JAKARTA, KOMPAS.com - Tim kuasa hukum yang mendampingi proses gugatan warga negara atas pencemaran udara Jakarta telah melayangkan surat laporan ke Komisi Yudisial (KY) dan Badan Pengawasan Mahkamah Agung (Bawas MA) terkait penundaan sidang putusan yang dilakukan oleh majelis hakim di Pengadilan Jakarta Pusat.
Tiga hakim pemeriksa perkara itu yaitu Saifudin Zuhri, Duta Baskara, dan Tuty Haryati dilaporkan terkait penundaan perkara secara berlarut-larut hingga delapan kali. Mereka dinilai sudah melamggar Peraturan Bersama Ketua Mahkamah Agung dan Ketua Komisi Yudisial Nomor 02/PB/MA/IX/2012 dan 02/PB/P.KY/09/2012 tentang Panduan Penegakan Kode Etik dan Pedoman Perilaku Hakim.
“Kami sepakat untuk melaporkan majelis hakim atas dugaan pelanggaran kode etik, dan kami juga meminta pemantauan perkara kepada KY dan Bawas MA untuk memantau perkara ini," kata Ayu Eza Tiara selaku kuasa hukum penggugat, Jumat (10/9/2021).
Eza mengatakan, penundaan hingga delapan kali ini tidak pernah terjadi di kasus hukum manapun. Biasanya penundaan hanya terjadi satu kali dan rentang waktunya hanya satu minggu saja.
"Tapi ini sudah memakan waktu lebih dari tiga bulan untuk pembacaan sidang putusan saja," kata Ayu.
Kuasa hukum penggugat lainnya, Alghifari Aqsa menambahkan, penundaan berlarut-larut dalam pembacaan sidang putusan perkara itu dikhawatirkan bisa memicu persepsi adanya lobi pihak-pihak yang berkepentingan di luar pengadilan.
Dia mengingatkan, dengan sidang putusan yang belum juga diketuk palu hingga hari ini, artinya total sudah 742 hari proses gugatan ini berlangsung, sejak didaftarkan pada 4 Juli 2019.
“Hakim harusnya tahu kasus ini sangat serius karena para penggugat adalah korban dari pencemaran udara. Kemudian ada saksi-saksi yang kami datangkan, dan semuanya menghadirkan data yang membuktikan bahwa pencemaran udara ini berpengaruh besar terhadap masyarakat,†ujarnya.
Hakim Ketua Saifuddin Zuhri, dalam sidang yang digelar di Pengadilan Negeri Jakarta Pusat, Kamis (9/9/2021) mengatakan, harus menunda putusan untuk kedelapan kalinya karena tahap musyawarah atau mempelajari perkara itu masih dalam proses, mengingat banyaknya bukti yang diajukan.
"Kemarin juga ditunda, mohon maaf.
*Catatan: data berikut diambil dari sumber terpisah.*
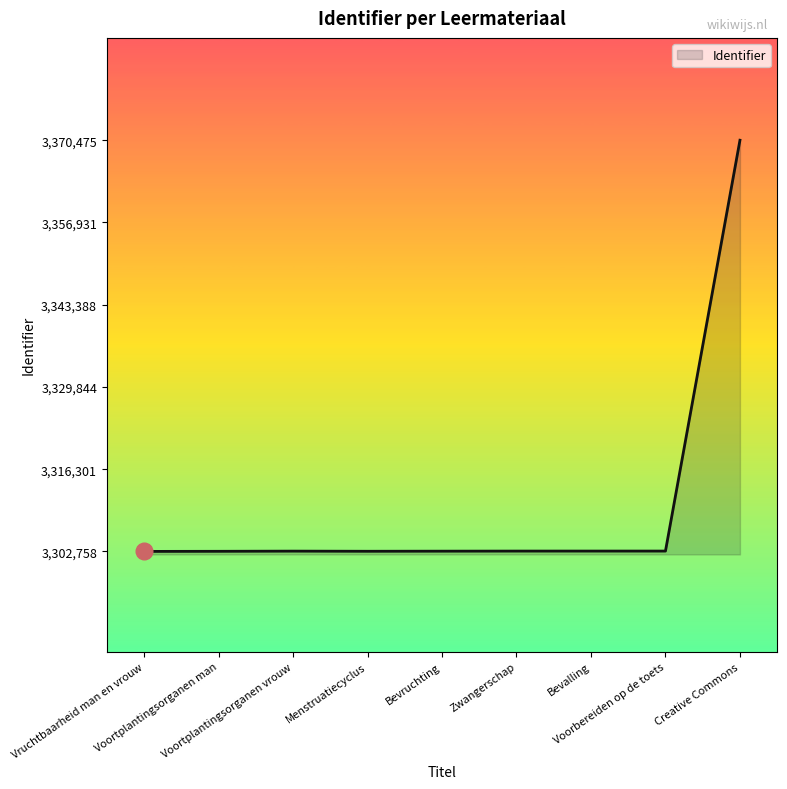

True or false: the data shows 5590551 at Bevalling.

False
Sebenarnya ini tidak pantas, kurang sopan untuk disampaikan, tapi karena menunda dari perkara ini, kebetulan saya ada halangan sehingga konsentrasi untuk memusyawarahkan perkara ini tertunda-tunda," kata Saifuddin seperti dilaporkan Antara.
Ia menambahkan faktor lain yang menyebabkan sidang putusan tersebut ditunda adalah kondisi hakim anggota Duta Baskara yang sempat terinfeksi Covid-19.
Gugatan soal polusi udara Jakarta ini diajukan 32 warga yang tergabung dalam Koalisi Ibu Kota ke Pengadilan Negeri Jakarta Pusat pada 4 Juli 2019. Mereka menggugat tujuh pihak, yaitu Presiden Joko Widodo, Menteri Lingkungan Hidup dan Kehutanan, Menteri Kesehatan, Menteri Dalam Negeri, Gubernur DKI Jakarta, Gubernur Jawa Barat, dan Gubernur Banten.
Penggugat meminta para tergugat untuk bisa mengendalikan pencemaran udara di kawasan Jakarta dan sekitarnya. Langkah diminta di antaranya menerbitkan revisi Peraturan Pemerintah No. 41 Tahun 1999 tentang Pengendalian Pencemaran Udara yang di dalamnya mengatur perihal pengendalian pencemaran udara lintas batas provinsi. Kemudian mengetatkan Baku Mutu Udara Ambien Nasional yang cukup untuk melindungi kesehatan manusia, lingkungan, dan ekosistem, termasuk kesehatan populasi yang sensitif berdasarkan pada perkembangan ilmu pengetahuan dan teknologi.